Studientag vom 20.4.12: Christ werden – Christ bleiben

Was bedeutet es aus neutestamentlicher Sicht Christ zu werden und Christ zu bleiben? Diese brennende Frage wurde am M&D-Studientag von IGW am 20. April 2012 heiss diskutiert. Grundlage für die Diskussionen dienten zwei Impulsreferate von Dr. Jürg Buchegger, Pastor der Freien Evangelischen Gemeinde in Buchs SG.

Bekehrung – ein ganzheitlicher Prozess

Heute sei – so Jürg Buchegger – der Begriff „Bekehrung“ ein Sammelbegriff für alles, was mit dem Beginn des Christseins zu tun habe. Mit Hilfe einer Darstellung des englischen Theologen David Pawson möchte der Referent Ordnung in das schwammige Begriffsfeld bringen. Er beschreibt die Bekehrung anhand von vier Türen des Glaubens:

1)     der Busse gegenüber Gott

2)     dem Glauben an Jesus Christus

3)     der Taufe im Wasser und

4)     dem Empfang des Geistes

Jede der Türen habe eine innere (verborgene) und eine äussere (sichtbare) Seite, die miteinander in einer unmittelbaren Wechselbeziehung stünden. So sei zum Beispiel ein innerer Glaubensvollzug ohne sichtbaren Ausdruck der Taufe oder eine Taufe ohne inneren Glaubensvollzug (Säuglingstaufe) als unvollständiges Element der Bekehrung abzulehnen. Aus demselben Grund sei auch das Verständnis der Geisttaufe ohne äussere Wirkungen aus einer neutestamentlichen Perspektive kritisch zu überdenken. Bei der Evangelisation würden Christen nicht nur auf die Wichtigkeit einer Entscheidung hinweisen, sondern verstünden sich als Geburtshelfer, die Menschen im Prozess einer ganzheitlichen Bekehrung unterstützen.

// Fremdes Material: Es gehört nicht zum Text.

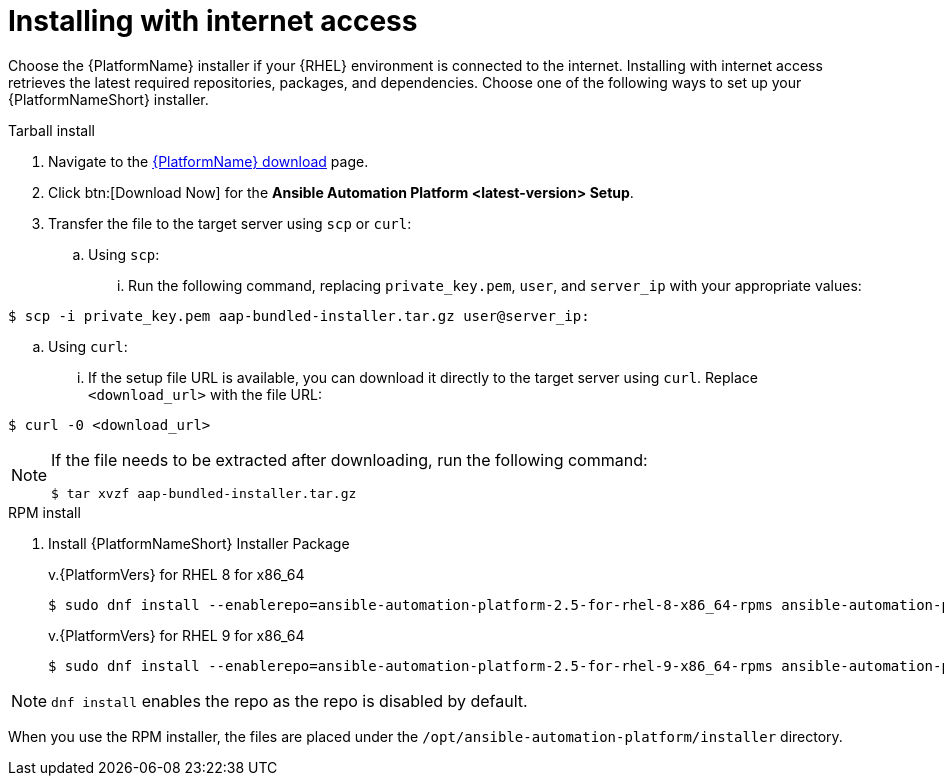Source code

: :_mod-docs-content-type: PROCEDURE



[id="proc-installing-with-internet_{context}"]


= Installing with internet access

[role="_abstract"]
Choose the {PlatformName} installer if your {RHEL} environment is connected to the internet. Installing with internet access retrieves the latest required repositories, packages, and dependencies. Choose one of the following ways to set up your {PlatformNameShort} installer.

.Tarball install

. Navigate to the link:{PlatformDownloadUrl}[{PlatformName} download] page.
. Click btn:[Download Now] for the *Ansible Automation Platform <latest-version> Setup*.
. Transfer the file to the target server using `scp` or `curl`:
.. Using `scp`: 
... Run the following command, replacing `private_key.pem`, `user`, and `server_ip` with your appropriate values:
-----
$ scp -i private_key.pem aap-bundled-installer.tar.gz user@server_ip: 
-----
.. Using `curl`: 
... If the setup file URL is available, you can download it directly to the target server using `curl`. Replace `<download_url>` with the file URL:
-----
$ curl -0 <download_url>
-----

[NOTE]
====
If the file needs to be extracted after downloading, run the following command:
-----
$ tar xvzf aap-bundled-installer.tar.gz
-----
====

.RPM install

. Install {PlatformNameShort} Installer Package
+
v.{PlatformVers} for RHEL 8 for x86_64
+
----
$ sudo dnf install --enablerepo=ansible-automation-platform-2.5-for-rhel-8-x86_64-rpms ansible-automation-platform-installer
----
+
v.{PlatformVers} for RHEL 9 for x86_64
+
----
$ sudo dnf install --enablerepo=ansible-automation-platform-2.5-for-rhel-9-x86_64-rpms ansible-automation-platform-installer
----

[NOTE]
====
`dnf install` enables the repo as the repo is disabled by default.
====

When you use the RPM installer, the files are placed under the `/opt/ansible-automation-platform/installer` directory.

Heiligung – Ein Leben zwischen Kreuz und Auferstehung

Gilt die Gnade nur für die Bekehrung und wird danach wieder der Massstab der guten Werke angesetzt oder verlassen wir uns lieber auf eine „billige Gnade“, die keine Werke kennt? Keine dieser beiden Möglichkeiten ist nach Jürg Buchegger befriedigend. Bekehrung und Heiligung dürften nicht als separate Kategorien einander gegenübergestellt, sondern müssten in Kontinuität verstanden werden. Ein gutes Bild dafür sei die organische Geburt und das darauf folgende Wachstum des Körpers. Heiligkeit werde nicht mit guten Werken erkauft, sondern von Gott in Jesus Christus geschenkt. Diese bewirke dann im Leben eines Christenmenschen eine ständige Erneuerung und Umgestaltung in die Gottähnlichkeit. Das Leben eines Christenmenschen befinde sich somit zwischen Kreuz (Bekehrung) und Auferstehung (Vollendung) – in der Spannung zwischen dem jetzt schon und noch nicht.

Die mutigen Thesen von Jürg Buchegger regten interessante Diskussionen an und wurden von den Zuhörern als Bereicherung für ihr theologisches Denken und gemeindepraktisches Handeln erlebt.